As an example, you can make yourself a little kit up with different size Live Bait and Circle hooks, and I am not going to get into the debate which is better to use since we already have written about this a number of times previously!
Our preference.......tough bite day, circle hook...at night, stick with the standard Live Bait tuna hook. One point here, once a circle hook sets in a fishes jawline, normally it stays.
WHEN THE BITE IS TOUGH - REALLY TOUGH
Sometimes your on a trip where it is just a dead bite night...nothing is going on except some nuisance from sharks and most of the customers on board are catching up on their sleep in the cabin bunks (yes canyon hotel on the water) thus making for barely a few fishermen at the rail.
Here you can set out two bait fishing outfits at different depths (those rail rod holders now come handy), and with one fishermen I know, having a third in his hands either jigging or sending another bait out!
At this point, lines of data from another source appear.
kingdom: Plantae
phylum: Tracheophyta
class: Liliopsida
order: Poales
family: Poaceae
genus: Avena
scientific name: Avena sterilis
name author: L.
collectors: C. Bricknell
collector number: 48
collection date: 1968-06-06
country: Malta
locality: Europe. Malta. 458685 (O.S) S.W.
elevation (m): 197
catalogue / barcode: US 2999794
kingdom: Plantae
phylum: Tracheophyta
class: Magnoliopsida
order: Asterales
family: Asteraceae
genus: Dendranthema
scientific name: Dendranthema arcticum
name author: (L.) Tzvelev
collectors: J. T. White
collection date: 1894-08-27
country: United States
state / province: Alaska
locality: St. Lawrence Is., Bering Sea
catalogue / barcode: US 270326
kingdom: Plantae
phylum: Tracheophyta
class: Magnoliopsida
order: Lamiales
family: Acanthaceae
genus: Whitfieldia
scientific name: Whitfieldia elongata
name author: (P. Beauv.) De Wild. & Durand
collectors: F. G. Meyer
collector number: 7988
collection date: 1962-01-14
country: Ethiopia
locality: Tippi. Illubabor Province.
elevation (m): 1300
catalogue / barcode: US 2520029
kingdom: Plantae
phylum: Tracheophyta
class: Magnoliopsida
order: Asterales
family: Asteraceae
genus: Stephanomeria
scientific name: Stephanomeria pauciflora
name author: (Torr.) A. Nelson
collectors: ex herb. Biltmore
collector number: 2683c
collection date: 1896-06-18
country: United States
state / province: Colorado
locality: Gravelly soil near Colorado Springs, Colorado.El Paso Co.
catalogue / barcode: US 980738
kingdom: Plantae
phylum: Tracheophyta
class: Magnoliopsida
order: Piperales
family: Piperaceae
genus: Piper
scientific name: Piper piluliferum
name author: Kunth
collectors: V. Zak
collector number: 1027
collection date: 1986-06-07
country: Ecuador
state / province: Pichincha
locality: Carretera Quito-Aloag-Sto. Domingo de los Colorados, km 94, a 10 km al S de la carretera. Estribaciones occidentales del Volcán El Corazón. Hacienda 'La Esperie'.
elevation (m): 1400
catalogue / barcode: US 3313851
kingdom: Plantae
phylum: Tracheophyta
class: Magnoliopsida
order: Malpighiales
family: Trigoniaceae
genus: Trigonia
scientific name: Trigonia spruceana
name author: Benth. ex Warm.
Does it make a difference?
Depends on who you ask, but for sure, it does keep those fishermen who are up, busy during the night, thus in the game in increasing their chances of getting a hookup from something which we have seen at times can be a nice big eye or swordfish.
Since many have brought along a few pounds of jigs for tuna fishing, if you are sticking with jigging, then USE THEM!
During those lulls, slow bite or even dud of a fishing day, have a lineup of jigs at the ready, that includes using other then the GO-TO jigs listed above.
Change weights....change colors...change designs....change depths....and most of all, work the jig for between 10 -15 minutes, and switch out and rotate to another jig.
If you see one style and as much color of the jig working, even on those tough trips, try to dig up one similar to the jig that has put a few fish on the boat for that trip.
Once again, thanks to those captains and fishermen who passed their knowledge, info and pictures along. Paying attention to these details is what makes the difference as we keep harping upon here.